__TEXTO DEL EJERCICIO__
+ + +
En septiembre de 1880, una barca alemana llamada Margaretha encalló frente a una playa vacía del Atlántico. No había pueblo ni había calles ni un solo rancho. Solamente arena, médanos y, ahora, un barco partido con dos pianos, ciento sesenta cajones de muebles, barriles de pólvora y planchas de bronce. Una carga absurda para un lugar vacío que, muchos años después, podés conocer si buscás pasajes a Mar de Ajó (haciendo clic en este enlace).
El naufragio que le dio nombre a una playa

¿Lo curioso? Ese naufragio le dio su nombre a todo. La playa donde quedaron los restos se empezó a conocer como Playa Margarita. Después vino la patrona de la parroquia, Santa Margarita María de Alacoque. El primer hotel también se llamó La Margarita. Y recién en 1935, medio siglo más tarde, se fundó el pueblo.
De Playa Margarita a Mar de Ajó

No, no se llamó Margarita. Isaías Ramos Mejía y Rafael Cobo remataron lotes en los fondos de la estancia El Centinela. Le pusieron Mar de Ajó por la ría que conectaba con General Lavalle.
Una característica que marca toda La Costa es que tiene un problema de erosión serio. Algunas de las causas fueron la urbanización temprana, la extracción de arena y, por supuesto, el clima. Por eso, en 2004, se prohibió construir en varios tramos del frente costero, incluyendo zonas de Mar de Ajó, para mitigar las consecuencias.
+ + +
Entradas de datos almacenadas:

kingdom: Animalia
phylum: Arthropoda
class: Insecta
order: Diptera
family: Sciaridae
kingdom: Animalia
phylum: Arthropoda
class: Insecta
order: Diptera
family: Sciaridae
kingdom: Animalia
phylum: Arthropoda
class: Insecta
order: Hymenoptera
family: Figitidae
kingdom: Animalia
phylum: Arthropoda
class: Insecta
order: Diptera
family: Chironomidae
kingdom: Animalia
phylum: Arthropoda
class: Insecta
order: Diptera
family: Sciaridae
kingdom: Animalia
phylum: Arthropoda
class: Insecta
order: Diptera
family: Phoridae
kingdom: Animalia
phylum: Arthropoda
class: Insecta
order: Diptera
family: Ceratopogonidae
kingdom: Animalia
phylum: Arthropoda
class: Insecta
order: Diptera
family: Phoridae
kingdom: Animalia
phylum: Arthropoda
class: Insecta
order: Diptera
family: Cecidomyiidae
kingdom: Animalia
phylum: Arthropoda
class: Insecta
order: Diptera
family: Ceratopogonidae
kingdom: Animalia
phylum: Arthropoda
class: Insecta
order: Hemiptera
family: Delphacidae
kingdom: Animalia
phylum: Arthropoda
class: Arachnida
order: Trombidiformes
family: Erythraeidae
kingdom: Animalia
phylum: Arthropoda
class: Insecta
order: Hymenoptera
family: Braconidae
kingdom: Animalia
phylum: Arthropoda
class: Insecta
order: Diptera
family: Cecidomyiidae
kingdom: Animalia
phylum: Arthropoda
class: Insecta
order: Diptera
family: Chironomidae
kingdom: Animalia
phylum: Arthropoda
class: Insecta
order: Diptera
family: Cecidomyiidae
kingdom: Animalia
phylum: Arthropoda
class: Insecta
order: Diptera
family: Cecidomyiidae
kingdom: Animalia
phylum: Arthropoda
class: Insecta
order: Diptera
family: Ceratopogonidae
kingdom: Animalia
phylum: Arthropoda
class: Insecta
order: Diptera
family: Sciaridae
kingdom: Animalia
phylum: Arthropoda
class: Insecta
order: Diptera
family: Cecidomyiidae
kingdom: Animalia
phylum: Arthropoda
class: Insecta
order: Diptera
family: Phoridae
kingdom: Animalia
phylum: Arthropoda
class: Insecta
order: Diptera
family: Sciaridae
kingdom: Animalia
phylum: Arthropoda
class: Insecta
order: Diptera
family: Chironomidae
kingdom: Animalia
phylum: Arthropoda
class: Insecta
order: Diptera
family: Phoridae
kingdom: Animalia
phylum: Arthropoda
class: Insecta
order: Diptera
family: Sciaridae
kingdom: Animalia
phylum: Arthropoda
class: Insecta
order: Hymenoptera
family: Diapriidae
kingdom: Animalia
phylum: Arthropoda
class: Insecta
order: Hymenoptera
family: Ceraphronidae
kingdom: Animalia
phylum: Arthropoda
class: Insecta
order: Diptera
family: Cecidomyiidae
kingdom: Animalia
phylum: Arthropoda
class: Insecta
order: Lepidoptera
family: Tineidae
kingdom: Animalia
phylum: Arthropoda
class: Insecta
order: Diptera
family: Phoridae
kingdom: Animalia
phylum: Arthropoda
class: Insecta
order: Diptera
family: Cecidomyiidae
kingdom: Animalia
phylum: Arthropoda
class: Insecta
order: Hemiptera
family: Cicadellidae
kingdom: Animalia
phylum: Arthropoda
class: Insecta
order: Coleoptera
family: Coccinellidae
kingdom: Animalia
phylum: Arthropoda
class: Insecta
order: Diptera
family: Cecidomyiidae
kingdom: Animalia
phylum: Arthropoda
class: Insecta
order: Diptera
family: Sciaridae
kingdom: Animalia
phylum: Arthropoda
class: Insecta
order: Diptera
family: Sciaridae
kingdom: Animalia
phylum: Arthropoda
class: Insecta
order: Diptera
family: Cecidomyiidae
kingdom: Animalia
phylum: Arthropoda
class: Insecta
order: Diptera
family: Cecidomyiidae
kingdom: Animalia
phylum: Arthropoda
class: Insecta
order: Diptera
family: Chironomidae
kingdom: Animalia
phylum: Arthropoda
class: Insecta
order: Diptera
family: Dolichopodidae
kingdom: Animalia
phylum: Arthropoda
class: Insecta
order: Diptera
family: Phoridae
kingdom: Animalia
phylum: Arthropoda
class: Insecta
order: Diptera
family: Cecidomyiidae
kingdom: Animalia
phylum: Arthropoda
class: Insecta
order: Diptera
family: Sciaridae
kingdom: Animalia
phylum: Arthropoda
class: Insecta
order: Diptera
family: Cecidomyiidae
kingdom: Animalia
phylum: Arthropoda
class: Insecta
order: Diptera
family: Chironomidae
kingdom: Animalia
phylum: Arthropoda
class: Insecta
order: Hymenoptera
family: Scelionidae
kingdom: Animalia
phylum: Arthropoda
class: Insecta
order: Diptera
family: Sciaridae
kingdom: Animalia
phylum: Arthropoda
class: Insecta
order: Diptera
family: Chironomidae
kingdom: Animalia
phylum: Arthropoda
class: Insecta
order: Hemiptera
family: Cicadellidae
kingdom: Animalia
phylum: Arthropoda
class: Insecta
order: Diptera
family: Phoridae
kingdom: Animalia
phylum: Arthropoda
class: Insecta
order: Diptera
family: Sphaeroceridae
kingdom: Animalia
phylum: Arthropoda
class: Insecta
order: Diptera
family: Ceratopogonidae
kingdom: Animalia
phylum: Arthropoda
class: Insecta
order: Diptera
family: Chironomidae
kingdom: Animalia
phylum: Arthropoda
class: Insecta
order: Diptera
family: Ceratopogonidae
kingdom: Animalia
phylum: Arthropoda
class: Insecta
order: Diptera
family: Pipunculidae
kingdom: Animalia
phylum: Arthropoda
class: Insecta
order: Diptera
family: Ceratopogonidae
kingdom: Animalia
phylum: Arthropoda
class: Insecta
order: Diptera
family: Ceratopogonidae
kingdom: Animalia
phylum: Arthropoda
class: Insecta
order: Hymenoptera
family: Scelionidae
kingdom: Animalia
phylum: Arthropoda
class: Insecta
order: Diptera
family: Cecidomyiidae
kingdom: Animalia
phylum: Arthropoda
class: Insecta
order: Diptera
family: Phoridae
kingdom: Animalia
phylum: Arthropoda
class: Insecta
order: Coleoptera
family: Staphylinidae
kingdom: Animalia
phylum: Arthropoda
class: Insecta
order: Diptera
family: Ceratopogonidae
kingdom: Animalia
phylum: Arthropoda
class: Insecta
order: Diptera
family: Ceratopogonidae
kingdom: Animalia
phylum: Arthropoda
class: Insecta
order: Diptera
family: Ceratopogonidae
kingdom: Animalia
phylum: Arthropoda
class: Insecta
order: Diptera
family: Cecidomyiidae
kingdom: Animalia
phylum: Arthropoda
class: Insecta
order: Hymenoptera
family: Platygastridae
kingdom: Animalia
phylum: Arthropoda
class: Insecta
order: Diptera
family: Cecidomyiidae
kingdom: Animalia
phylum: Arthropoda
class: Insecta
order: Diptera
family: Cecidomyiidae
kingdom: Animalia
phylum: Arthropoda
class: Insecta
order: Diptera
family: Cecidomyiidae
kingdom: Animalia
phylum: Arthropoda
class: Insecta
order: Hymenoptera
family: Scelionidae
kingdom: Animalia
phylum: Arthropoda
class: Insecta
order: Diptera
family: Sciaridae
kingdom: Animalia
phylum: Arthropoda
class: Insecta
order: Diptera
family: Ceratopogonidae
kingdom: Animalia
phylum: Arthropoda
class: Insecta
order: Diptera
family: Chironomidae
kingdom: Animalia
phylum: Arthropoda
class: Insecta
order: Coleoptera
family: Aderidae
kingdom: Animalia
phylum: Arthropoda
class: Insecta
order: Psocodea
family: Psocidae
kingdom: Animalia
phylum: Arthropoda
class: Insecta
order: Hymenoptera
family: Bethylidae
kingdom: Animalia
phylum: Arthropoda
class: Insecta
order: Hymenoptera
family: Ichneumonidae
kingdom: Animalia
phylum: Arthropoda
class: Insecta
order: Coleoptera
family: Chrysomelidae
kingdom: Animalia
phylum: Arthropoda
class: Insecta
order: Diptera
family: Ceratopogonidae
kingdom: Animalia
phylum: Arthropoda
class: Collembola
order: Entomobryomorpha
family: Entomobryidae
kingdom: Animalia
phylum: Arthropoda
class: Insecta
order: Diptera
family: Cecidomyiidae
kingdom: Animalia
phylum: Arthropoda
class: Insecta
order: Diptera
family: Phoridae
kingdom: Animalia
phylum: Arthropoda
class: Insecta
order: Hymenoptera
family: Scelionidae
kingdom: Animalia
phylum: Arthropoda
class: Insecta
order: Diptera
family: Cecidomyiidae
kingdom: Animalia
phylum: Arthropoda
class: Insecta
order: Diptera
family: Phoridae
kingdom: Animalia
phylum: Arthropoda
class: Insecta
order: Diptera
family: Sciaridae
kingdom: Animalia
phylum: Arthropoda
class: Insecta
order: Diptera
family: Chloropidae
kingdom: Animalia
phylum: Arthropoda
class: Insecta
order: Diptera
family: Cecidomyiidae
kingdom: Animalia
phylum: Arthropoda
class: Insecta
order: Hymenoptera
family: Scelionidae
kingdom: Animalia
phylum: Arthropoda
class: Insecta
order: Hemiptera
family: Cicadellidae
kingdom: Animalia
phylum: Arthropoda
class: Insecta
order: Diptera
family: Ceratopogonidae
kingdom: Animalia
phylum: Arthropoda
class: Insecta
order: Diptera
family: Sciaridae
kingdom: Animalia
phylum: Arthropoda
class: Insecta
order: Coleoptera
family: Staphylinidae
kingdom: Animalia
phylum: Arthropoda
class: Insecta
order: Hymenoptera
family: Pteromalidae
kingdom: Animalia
+ + +
__PREGUNTAS__
A: Explique, por favor, en una a tres oraciones, por qué en 2004 se prohibió construir en varios tramos del frente costero, según el texto sobre Mar de Ajó.
B: Prolongue el texto sobre la historia de Mar de Ajó a partir de su última oración.

__RESPUESTAS POR TAREA__
A: Se prohibió para mitigar las consecuencias de la erosión, un problema serio que marca toda La Costa. Entre sus causas estuvieron la urbanización temprana, la extracción de arena y el clima.

B:
Cuando el mar devuelve la historia

En el plano histórico, esta erosión, en vez de borrar el pasado, lo fue desenterrando. Cuando baja la marea todavía podés ver las cuadernas del Margaretha asomando en la arena o los restos del Vencedor, que fue un buque que encalló en 1936. Hoy, sus mástiles forman el Monumento a los Caídos en el Mar. La playa te devuelve cosas. A veces fierros oxidados de otro siglo. A veces fósiles de 10 mil años terminan en el Museo y Archivo Histórico, donde conviven gliptodontes con fotos de los primeros pobladores.
Mar de Ajó cumplió 90 años en diciembre del 2025. Tuvo su acto en la Plaza de los Pioneros, donde habló Clelia Maxit, hija del primer delegado municipal. La costanera donde se hicieron los festejos tiene hoy una escultura de una orca y un mural del Margaretha. ¿Un dato interesante? Podés hacer visitas guiadas desde ahí con degustación de alfajores incluida.
Noventa años después, Mar de Ajó sigue siendo un pueblo a merced de los caprichos del mar, que nació de un naufragio y sigue discutiendo dónde queda la orilla.